This issue has not received a response in a while. If you want to keep this issue open, please leave a comment below and auto-close will be canceled.

github-actions[bot] avatar Jan 02 '25 13:01 github-actions[bot]

I have the same issue currently where I am trying to use a custom template to define some basic parameters and tags that must be included in all of our bundles.

The way to access the Job ID for example is to use {{ job.id }}.

However, when I add that to my template, it fails with the error: template: :61: function "job" not defined

It seems the template engine is interpreting that as Go language for variables during bundle creation time, instead of the actual string that is required.

Has there been any other updates on this?

DMcGhee94 avatar Mar 20 '25 13:03 DMcGhee94

Hi @DMcGhee94 , you can the following format which I'm using currently

"{{"{{"}}job.parameters.ABC{{"}}"}}"

which will result in {{job.parameters.ABC}}

Hope this helps.

kshrikant7 avatar Mar 20 '25 17:03 kshrikant7

Hi @kshrikant7 ,

Your solution worked great, allowed me to bake them into a custom bundle.

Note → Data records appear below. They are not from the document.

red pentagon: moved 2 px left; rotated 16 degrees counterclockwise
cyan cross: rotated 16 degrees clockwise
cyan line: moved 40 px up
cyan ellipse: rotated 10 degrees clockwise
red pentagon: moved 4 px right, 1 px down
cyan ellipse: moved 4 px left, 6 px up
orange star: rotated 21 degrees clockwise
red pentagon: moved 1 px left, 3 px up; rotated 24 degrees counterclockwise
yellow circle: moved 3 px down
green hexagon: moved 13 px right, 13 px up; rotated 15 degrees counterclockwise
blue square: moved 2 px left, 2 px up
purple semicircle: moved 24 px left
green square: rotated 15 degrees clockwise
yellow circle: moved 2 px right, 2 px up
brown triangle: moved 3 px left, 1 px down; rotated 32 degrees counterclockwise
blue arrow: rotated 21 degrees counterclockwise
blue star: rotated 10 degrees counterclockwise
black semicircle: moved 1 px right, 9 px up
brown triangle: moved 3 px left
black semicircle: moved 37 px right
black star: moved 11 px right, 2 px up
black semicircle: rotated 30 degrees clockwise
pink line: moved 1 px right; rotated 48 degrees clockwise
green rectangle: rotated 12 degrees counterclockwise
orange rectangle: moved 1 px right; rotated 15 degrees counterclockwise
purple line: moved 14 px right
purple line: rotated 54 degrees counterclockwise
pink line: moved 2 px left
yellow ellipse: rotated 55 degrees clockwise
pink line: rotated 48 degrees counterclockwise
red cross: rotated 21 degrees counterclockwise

The syntax is a bit crazy to look at so a cleaner solution would obviously be ideal, how did you happen to come across this if you don't mind me asking?

DMcGhee94 avatar Mar 27 '25 19:03 DMcGhee94

@DMcGhee94 I don't remember exactly how I got this solution, but I think someone on this issue suggested to use that format.

kshrikant7 avatar Mar 27 '25 19:03 kshrikant7

Closing this issue since the thread contains methods to successfully escape jobs parameter syntax. Please reopen if there are any concerns that were not addressed.

shreyas-goenka avatar Jun 02 '25 05:06 shreyas-goenka